What needs to be done:
Print, exactly and with no pictures, the line containing "left hip: (66, 272)" and each line after it to the end of the entries below.

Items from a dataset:
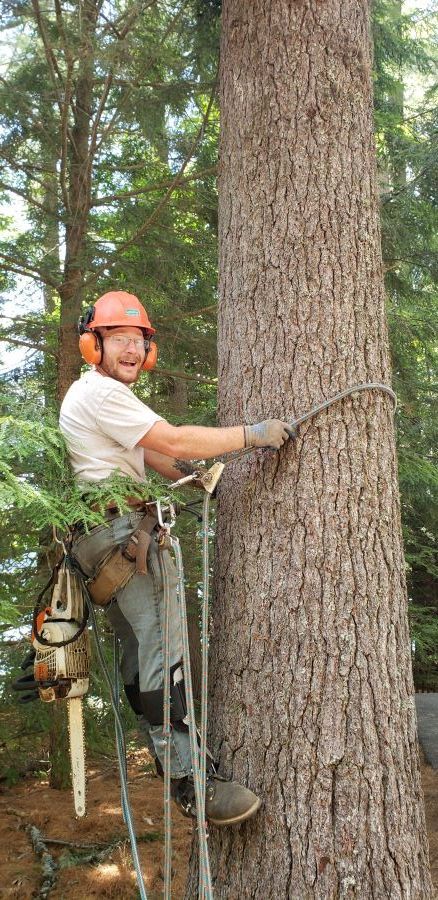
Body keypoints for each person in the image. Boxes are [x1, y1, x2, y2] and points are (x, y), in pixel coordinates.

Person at [59, 290, 294, 827]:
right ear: (93, 346)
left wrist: (191, 476)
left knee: (141, 660)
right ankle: (196, 784)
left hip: (102, 543)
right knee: (167, 655)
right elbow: (171, 435)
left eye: (138, 343)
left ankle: (179, 775)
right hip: (125, 535)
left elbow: (150, 451)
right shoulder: (103, 394)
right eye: (118, 340)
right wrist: (250, 436)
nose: (132, 352)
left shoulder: (93, 398)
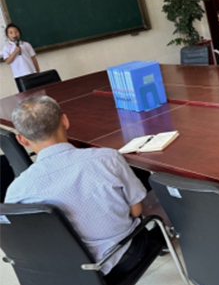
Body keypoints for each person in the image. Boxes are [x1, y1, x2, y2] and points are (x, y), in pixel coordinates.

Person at [4, 95, 149, 275]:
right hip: (124, 257)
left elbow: (18, 239)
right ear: (65, 121)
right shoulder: (107, 158)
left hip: (66, 272)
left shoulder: (17, 190)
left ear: (22, 140)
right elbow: (136, 210)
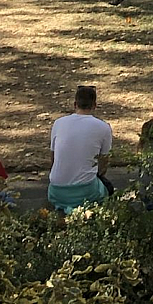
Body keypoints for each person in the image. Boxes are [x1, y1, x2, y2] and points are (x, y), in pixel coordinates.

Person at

Answer to this problem:
left hip: (66, 272)
left shoulder: (17, 190)
left ear: (22, 140)
right elbow: (136, 210)
Body keypoints for each person in the image. Boxes are [x1, y1, x2, y2] and points are (x, y), in pixel coordinates.

Person at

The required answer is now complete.